The 80/20 Rule — 100 Years and Still Going Strong

Back in 1896, an Italian economist Vilfredo Pareto demonstrated how 80 percent of the land in Italy was owned by 20 percent of the population. He also observed how 20 percent of the pea pods found in his garden yielded 80 percent of the peas he was able to harvest. These two observations may seem unrelated but this was the birth of the 80/20 rule.

Simply put, the 80/20 rule states that 80% of the effect of anything is usually generated by 20% of the effort. In business this has been translated as 80% of a company’s profits being generated by 20% of their customers. Another interpretation states 80% of sales are spurred by 20% of your offerings.
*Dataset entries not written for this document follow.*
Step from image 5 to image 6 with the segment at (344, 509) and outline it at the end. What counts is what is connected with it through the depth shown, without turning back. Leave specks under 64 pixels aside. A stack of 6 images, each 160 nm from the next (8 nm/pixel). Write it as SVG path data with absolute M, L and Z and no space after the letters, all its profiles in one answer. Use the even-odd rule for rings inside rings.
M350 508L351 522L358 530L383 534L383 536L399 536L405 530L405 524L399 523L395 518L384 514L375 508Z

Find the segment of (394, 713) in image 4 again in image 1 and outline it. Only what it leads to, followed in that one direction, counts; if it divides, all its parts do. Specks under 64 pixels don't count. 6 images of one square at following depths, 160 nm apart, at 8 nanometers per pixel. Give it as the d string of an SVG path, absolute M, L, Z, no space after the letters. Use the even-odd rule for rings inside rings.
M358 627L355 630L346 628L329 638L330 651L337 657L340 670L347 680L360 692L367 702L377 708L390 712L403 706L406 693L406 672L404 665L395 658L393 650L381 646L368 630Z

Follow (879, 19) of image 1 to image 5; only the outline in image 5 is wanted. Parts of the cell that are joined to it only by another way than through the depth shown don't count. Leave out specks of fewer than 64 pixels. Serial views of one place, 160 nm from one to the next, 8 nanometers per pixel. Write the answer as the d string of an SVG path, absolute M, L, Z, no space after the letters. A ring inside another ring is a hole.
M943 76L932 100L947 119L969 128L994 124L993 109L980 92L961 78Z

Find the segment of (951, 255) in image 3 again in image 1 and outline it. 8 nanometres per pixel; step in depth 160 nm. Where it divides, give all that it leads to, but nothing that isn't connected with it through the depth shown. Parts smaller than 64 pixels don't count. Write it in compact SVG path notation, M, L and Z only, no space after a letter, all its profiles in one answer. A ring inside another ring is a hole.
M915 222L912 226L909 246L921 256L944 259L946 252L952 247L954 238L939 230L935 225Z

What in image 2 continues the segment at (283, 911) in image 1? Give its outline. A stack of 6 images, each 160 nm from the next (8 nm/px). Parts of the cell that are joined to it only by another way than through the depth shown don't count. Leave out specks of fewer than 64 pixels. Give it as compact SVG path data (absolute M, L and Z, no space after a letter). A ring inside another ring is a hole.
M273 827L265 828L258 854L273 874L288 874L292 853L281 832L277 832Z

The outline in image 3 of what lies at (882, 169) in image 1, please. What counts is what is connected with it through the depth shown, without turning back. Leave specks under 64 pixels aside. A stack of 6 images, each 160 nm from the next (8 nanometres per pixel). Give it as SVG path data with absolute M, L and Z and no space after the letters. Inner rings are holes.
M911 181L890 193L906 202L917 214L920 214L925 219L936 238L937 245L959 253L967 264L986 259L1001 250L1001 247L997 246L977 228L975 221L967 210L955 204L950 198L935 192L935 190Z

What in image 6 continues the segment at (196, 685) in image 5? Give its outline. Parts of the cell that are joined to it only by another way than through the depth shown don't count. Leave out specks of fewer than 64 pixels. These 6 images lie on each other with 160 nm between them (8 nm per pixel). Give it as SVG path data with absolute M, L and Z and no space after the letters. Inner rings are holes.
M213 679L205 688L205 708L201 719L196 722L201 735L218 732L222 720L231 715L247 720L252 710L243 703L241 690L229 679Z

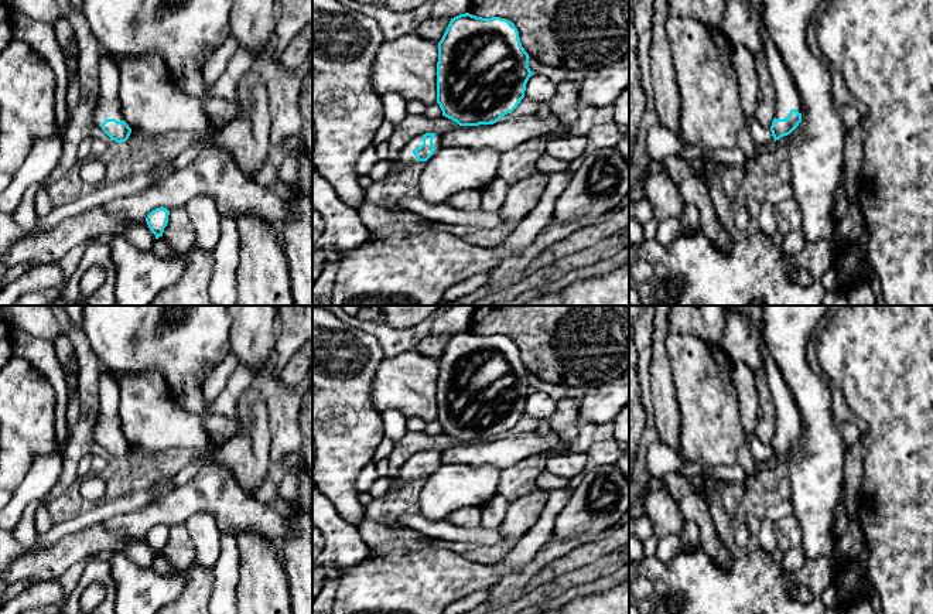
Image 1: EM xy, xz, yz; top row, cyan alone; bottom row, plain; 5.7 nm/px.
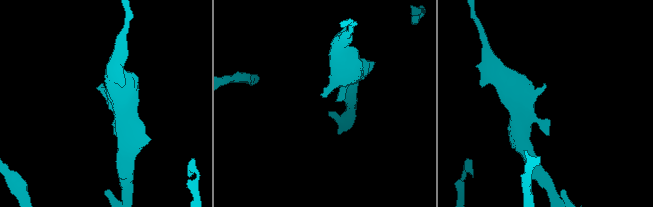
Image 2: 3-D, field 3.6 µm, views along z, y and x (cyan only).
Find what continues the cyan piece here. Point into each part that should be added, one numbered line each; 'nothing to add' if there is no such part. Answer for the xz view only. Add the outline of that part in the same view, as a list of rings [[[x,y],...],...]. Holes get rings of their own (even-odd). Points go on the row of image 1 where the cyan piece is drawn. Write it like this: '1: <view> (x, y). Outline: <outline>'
1: xz (406, 157). Outline: [[[417,136],[406,144],[406,147],[400,151],[396,171],[400,171],[409,164],[417,163],[417,157],[413,154],[413,151],[421,144],[423,144],[423,136]]]

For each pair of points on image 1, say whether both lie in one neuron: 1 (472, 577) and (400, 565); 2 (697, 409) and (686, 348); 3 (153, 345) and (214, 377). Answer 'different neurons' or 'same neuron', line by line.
1: same neuron
2: same neuron
3: different neurons

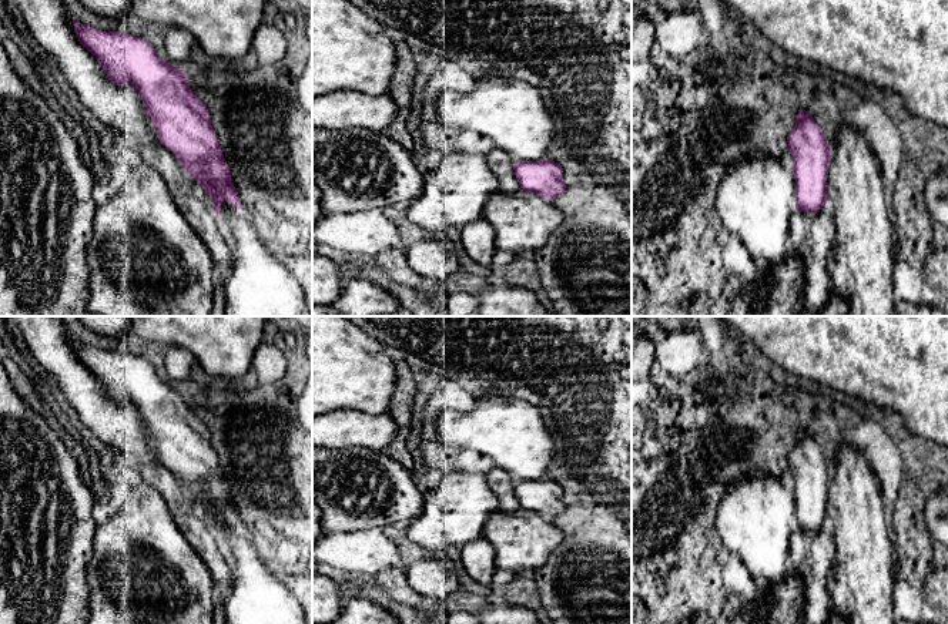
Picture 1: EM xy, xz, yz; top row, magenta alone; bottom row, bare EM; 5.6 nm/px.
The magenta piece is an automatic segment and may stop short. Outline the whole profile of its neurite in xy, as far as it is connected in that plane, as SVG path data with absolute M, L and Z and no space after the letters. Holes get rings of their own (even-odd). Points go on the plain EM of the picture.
M73 339L74 352L117 405L131 403L144 422L157 457L211 516L214 533L228 520L244 530L211 444L207 425L191 409L185 392L161 378L144 358L103 350Z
For years this rule was used by companies as a way to analyze data, determine strategic planning and handle customer relations.

Does the 80/20 Rule Still Apply Today?

Today, small businesses operate online and off, making their customer base wider and more diverse than at any other point in history. So does this 80/20 rule still apply when you’re talking about a smaller business operating in the global marketplace?

The best way to determine if the 80/20 rule applies in today’s unique business world is to examine the rule in a business one-on-one. That means tackling small business sales analysis with a keen eye. Analyzing customer accounts to see which clients are most profitable as well as analyzing marketing campaigns and social media interaction to see what’s drawing people in.

This approach can be daunting but the rewards are well worth the effort. In most cases, the 80/20 rule does still apply but the key is finding where it comes into play. Maybe it’s through specific customers or via certain campaigns or even as a result of a handful of products of services you offer. Whatever the route, doing proper small business sales analysis and understanding where your effort is best spent will help you grow your business and improve customer satisfaction.